Any pictures should be dropped; everything else in the records is to be returned exactly.

___ Supplied records

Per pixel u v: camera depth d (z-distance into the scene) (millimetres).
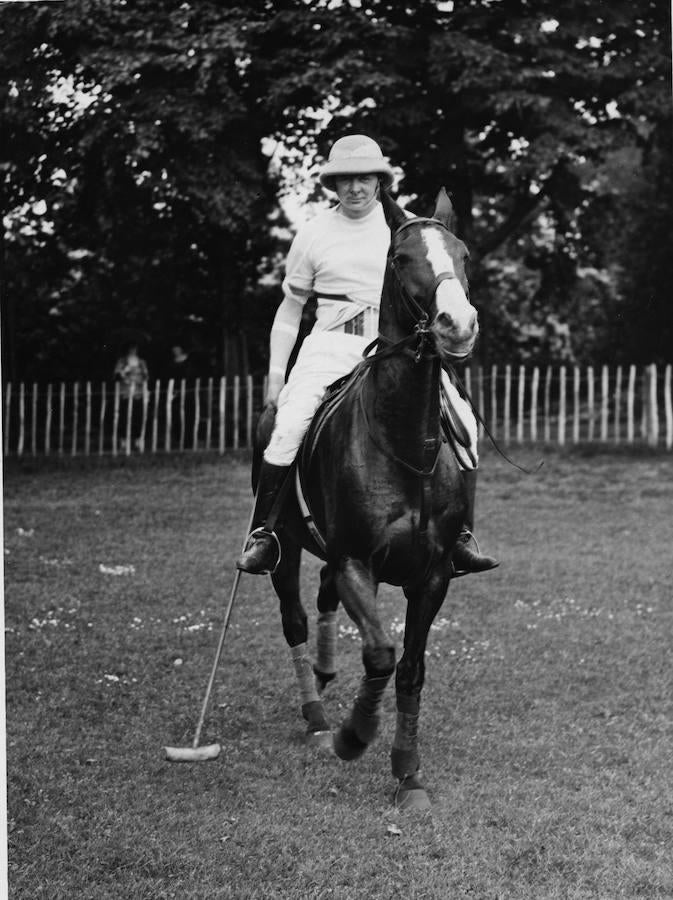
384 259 5773
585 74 18562
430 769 5785
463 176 19781
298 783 5613
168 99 16938
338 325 5785
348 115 18344
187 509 14125
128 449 18500
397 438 4914
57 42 17469
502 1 18781
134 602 9648
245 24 17203
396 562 5008
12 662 7762
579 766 5855
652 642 8328
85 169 18406
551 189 20344
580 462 17297
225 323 20547
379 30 17391
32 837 4984
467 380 18547
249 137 18359
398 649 8133
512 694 7062
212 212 17734
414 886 4551
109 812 5234
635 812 5254
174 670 7664
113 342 20078
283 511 5840
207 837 4984
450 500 5062
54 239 20031
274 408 6168
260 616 9203
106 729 6430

______

**Final answer**
Per pixel u v: camera depth d (z-distance into the scene) (millimetres).
384 259 5773
585 74 18562
430 769 5785
463 176 19781
298 783 5613
168 99 16938
338 325 5785
348 115 18344
187 509 14125
128 449 18500
397 438 4914
57 42 17469
502 1 18781
134 602 9648
245 24 17203
396 562 5008
12 662 7762
579 766 5855
652 642 8328
85 169 18406
551 189 20344
580 462 17297
225 323 20547
379 30 17391
32 837 4984
467 380 18547
249 137 18359
398 649 8133
512 694 7062
212 212 17734
414 886 4551
109 812 5234
635 812 5254
174 670 7664
113 342 20078
283 511 5840
207 837 4984
450 500 5062
54 239 20031
274 408 6168
260 616 9203
106 729 6430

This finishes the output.